After days of searching hospitals and bomb sites or waiting by the telephone for news, the harrowing journey for the families of those feared dead in the London bombings will end for many at the barracks of one of the most ancient regiments of the British army.
Behind iron railings at the headquarters of the Honourable Artillery Company in the City of London, police yesterday stood guard over a temporary mortuary where the bodies of the 49 people so far recovered from the wreckage of the terrorist attack have been laid.
Inside, pathologists have begun work on the task of identifying the men and women whose lives were lost in the bomb explosions shortly after 8.50am on Thursday morning.
The process of identifying the victims is painstaking and influenced by lessons learned from terrorist atrocities such as the Bali bombings and from the tsunami in south-east Asia. In some cases formal identification will be made through dental records or fingerprinting, but in others DNA testing will be the only way to identify those who were killed.
While the scientists work in the mortuary on Bunhill Row, relatives continue to wait for confirmation of their worst fears. But in some cases their search is over and the process of grieving has begun.
Over the last two days some 12 families have been visited at their homes to be told that although formal identification has not been completed, it is clear that their relative was killed.
"If there's any informal method of identifying someone or strong evidence to suggest that person's identity, then we are contacting the families and putting family liaison officers around them," said Brian Paddick, deputy assistant commissioner of the Metropolitan Police.
For those relatives the nights spent searching hospital wards and the journeys to the scenes of the blasts, at least, are over.

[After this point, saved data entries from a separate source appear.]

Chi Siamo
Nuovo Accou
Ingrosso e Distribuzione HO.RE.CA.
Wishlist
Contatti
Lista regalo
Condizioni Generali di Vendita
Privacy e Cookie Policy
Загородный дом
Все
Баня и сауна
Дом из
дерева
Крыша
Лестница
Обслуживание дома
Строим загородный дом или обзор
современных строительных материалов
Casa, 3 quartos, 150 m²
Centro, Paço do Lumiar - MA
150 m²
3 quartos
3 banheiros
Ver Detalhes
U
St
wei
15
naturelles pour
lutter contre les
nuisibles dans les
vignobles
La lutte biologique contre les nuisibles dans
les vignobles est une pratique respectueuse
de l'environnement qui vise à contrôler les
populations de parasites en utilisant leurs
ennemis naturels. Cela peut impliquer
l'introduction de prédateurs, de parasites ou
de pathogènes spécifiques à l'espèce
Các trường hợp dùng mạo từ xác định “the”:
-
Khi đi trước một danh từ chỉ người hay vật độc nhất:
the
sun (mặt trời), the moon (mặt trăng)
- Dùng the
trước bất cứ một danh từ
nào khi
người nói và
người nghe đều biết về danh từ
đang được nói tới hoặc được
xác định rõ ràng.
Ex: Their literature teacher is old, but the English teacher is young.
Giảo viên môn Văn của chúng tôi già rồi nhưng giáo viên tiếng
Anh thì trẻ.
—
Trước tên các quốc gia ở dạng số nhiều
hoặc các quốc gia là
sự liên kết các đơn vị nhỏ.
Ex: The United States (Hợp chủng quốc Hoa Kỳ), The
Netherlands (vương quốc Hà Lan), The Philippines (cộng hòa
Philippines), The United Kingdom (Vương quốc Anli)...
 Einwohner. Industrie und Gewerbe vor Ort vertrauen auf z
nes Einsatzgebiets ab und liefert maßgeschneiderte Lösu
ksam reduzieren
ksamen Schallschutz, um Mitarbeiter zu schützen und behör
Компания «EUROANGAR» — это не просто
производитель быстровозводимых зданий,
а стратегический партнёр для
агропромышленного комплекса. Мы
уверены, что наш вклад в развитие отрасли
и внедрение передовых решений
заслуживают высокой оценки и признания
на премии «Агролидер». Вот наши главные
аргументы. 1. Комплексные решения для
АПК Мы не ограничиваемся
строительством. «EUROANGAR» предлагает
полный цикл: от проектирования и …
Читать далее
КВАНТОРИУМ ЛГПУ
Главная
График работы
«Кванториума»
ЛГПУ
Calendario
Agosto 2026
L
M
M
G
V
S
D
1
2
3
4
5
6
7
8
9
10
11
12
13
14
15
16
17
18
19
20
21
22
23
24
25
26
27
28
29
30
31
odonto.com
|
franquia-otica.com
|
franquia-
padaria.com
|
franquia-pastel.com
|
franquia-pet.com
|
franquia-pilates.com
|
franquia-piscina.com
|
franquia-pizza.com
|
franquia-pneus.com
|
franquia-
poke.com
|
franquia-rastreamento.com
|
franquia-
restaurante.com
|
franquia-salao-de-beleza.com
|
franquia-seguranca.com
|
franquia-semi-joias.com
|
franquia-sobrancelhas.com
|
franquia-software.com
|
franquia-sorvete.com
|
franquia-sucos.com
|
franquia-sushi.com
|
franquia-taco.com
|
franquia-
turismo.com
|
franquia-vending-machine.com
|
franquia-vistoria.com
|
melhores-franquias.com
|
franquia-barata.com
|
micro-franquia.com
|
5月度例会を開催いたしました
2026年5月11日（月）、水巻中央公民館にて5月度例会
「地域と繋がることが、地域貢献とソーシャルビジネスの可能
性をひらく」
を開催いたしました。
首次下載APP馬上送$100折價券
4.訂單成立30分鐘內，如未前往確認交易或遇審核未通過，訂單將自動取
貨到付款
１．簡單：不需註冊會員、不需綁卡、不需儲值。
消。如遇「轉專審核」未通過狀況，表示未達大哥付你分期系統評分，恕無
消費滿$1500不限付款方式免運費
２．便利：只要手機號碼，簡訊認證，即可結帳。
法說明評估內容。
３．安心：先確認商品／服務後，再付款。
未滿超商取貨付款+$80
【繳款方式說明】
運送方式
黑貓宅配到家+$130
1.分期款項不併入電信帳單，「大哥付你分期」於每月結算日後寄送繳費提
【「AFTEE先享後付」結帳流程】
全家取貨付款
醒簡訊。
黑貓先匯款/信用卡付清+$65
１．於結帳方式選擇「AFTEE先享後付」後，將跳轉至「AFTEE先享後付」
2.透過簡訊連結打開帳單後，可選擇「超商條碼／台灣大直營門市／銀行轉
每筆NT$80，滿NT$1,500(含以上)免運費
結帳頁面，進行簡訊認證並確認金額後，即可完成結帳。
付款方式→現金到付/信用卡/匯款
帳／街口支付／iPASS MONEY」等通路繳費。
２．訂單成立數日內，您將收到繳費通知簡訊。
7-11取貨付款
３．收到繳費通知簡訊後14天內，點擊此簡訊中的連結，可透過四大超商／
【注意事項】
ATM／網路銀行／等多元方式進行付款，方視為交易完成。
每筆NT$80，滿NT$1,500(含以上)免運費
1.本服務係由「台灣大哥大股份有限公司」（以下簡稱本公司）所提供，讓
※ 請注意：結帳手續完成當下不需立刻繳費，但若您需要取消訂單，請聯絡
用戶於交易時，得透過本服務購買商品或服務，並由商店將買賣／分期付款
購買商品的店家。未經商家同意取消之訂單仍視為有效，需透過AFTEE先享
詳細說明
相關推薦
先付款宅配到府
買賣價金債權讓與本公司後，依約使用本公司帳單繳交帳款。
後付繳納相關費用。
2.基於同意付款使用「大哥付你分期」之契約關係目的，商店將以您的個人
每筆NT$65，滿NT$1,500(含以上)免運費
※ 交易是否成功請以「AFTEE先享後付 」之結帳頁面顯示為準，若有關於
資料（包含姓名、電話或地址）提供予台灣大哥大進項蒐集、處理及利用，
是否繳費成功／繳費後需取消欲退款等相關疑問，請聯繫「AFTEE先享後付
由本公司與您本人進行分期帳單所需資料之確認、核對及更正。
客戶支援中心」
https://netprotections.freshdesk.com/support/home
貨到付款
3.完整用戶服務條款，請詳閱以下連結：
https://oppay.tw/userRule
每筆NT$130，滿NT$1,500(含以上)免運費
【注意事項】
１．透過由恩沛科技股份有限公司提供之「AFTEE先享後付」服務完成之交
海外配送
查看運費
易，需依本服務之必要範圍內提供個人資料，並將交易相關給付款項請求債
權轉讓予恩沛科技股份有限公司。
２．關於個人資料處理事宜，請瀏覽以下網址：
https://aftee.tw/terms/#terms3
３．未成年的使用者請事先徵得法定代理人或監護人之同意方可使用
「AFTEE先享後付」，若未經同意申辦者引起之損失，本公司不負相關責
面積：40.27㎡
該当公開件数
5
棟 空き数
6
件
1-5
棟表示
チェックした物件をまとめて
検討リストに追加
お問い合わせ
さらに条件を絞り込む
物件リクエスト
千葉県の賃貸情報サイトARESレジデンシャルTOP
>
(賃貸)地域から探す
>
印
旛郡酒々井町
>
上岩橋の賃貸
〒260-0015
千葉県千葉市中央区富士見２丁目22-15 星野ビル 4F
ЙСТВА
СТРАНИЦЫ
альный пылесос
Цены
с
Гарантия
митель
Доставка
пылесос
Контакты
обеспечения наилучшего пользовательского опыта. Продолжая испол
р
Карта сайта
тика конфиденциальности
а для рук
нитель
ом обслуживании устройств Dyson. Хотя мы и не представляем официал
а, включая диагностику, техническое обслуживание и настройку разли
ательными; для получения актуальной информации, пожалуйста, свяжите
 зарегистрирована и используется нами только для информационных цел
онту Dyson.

The family of Helen Jones, 28, from Annan, in Dumfries and Galloway, are one such family. In a statement yesterday they said they had learned she was on the Piccadilly Line tube at Russell Square, from which bodies have yet to be recovered. "We have sadly come to the conclusion that she was in one of the carriages that was involved in the blast and that she died with so many others. Helen will live on in the hearts of her family and her many, many friends," they said.
For others, though, the quest for information on their missing loved ones continues.
At King's Cross station yesterday new posters carrying pictures of the missing feared dead had been stuck to the hoardings. Each carried a similar but now more urgent message: "Still missing. Please call."
While church services took place across London yesterday to pray for the victims and their families, many relatives travelled to the Queen Mother Sports Centre in Victoria, where the police and the British government have set up a 24-hour family support centre staffed by trained officers and volunteers from the British Red Cross, Salvation Army and Victim Support.